Здесь мы имеем дело с двумя принципами, на которых, согласно Фрэзеру11, основано магическое мышление: следствие похоже на свою причину, и вещи, которые раз пришли в соприкосновение друг с другом, продолжают взаимодействовать на расстоянии после прекращения прямого контакта. То же самое происходит с жизнью Пикассо и этой картиной, или с дядей Сальвадором и Пикассо, с одной стороны, и доном Хосе и искусством, от которого тот отказался, — с другой. Как бы то ни было, хотя отец и сказал, что больше ничему не может научить сына, а потому и не ставит перед собой такой задачи, он по-прежнему остается для сына наставником. Пикассо однажды признается своему другу, торговцу картинами Даниелю Канвейлеру, что ему самому никогда не нравились работы, написанные во времена ученичества в Школе изящных искусств, и что они казались ему гораздо хуже тех, которые он писал когда-то в Ла-Корунье, следуя советам дона Хосе.

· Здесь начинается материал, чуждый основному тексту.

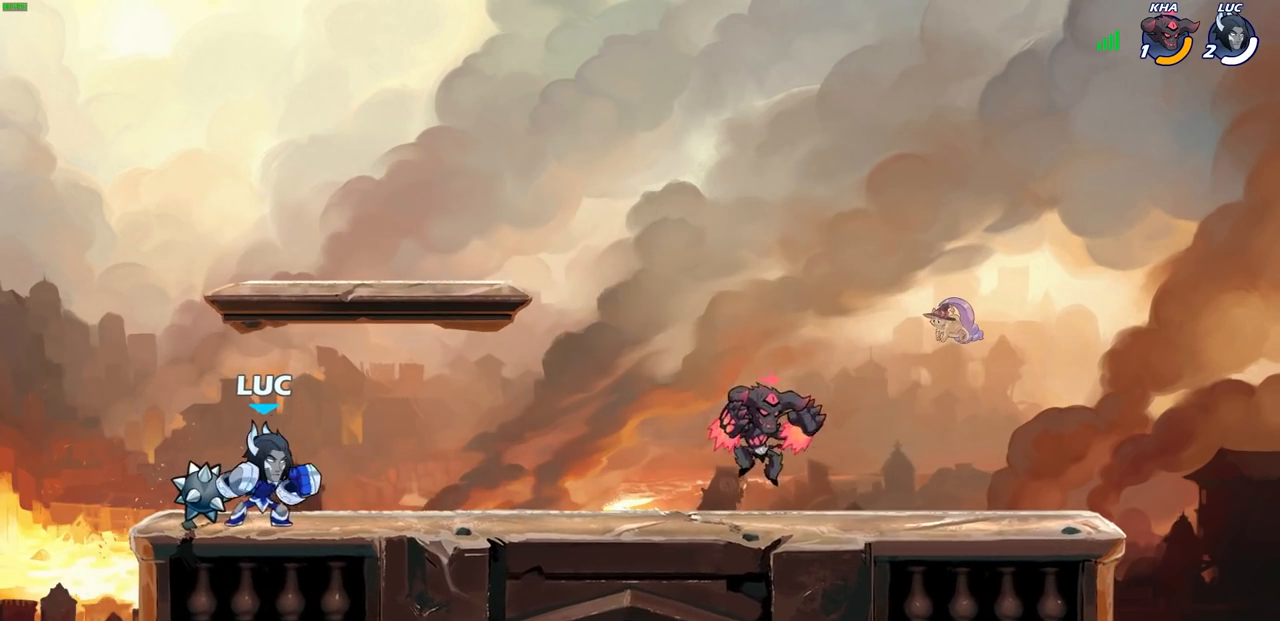
{"buttons": [], "left_stick": "center", "right_stick": "center", "events": [[83, "left_stick", "center"], [200, "left_stick", "right"], [300, "R2", "down"], [333, "CIRCLE", "down"], [400, "CIRCLE", "up"], [417, "R2", "up"], [450, "left_stick", "center"]]}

Франсиско Бернарегги, с которым Пикассо учился сначала в барселонской Школе изящных искусств, а потом, в 1897 году, — в мадридской Академии художеств Сан-Фернандо, вспоминает, что, когда Пикассо послал отцу сделанные в Прадо копии картин Веласкеса и Гойи, дон Хосе остался доволен выбором сына. Но когда тот копировал Эль Греко, отец упрекал юного художника за то, что он отклонился от верного пути. Пройдет семь лет, и незадолго до окончательного переезда в Париж Пикассо снимет в Барселоне квартиру на улице Комерс, одновременно служившую ему и мастерской, и отец, заходя к сыну, будет видеть картины, определившие эстетическое восприятие нашего времени: "Старый нищий с мальчиком", "Старый гитарист", но так и не сможет ни оценить, ни понять их. И если дядя Сальвадор крайне недоволен племянником, который, подписывая свои картины, опускает часть отцовской фамилии, то сам дон Хосе относится к этому как к причудам молодости. Зато его сильно огорчает, что сын растрачивает талант на бессмысленные картины, явно написанные под влиянием Эль Греко, и необыкновенное пристрастие художника к голубым тонам. Поведение юноши, который, понимая необходимость поездки в Париж, тем не менее никак не мог принять окончательное решение и из-за этого часто впадал в такое же отрешенно-углубленное состояние, как и его отец, никак не способствовало взаимопониманию между доном Хосе и сыном. И вот однажды дон Хосе появляется в мастерской на улице Комерс с огромным холстом, чтобы сын наконец взялся за большое историческое или бытовое полотно в подражание Муньосу Деграину или Морено Карбонеро12. Другими словами, он хочет, чтобы его — теперь уже взрослый — сын, как в отрочестве, написал еще одну "Науку и милосердие". Но вернуть то время уже невозможно, хотя отец не хочет или не может этого понять. Пикассо ограничивается тем, что заполняет холст небрежными набросками, после чего оставляет эту работу.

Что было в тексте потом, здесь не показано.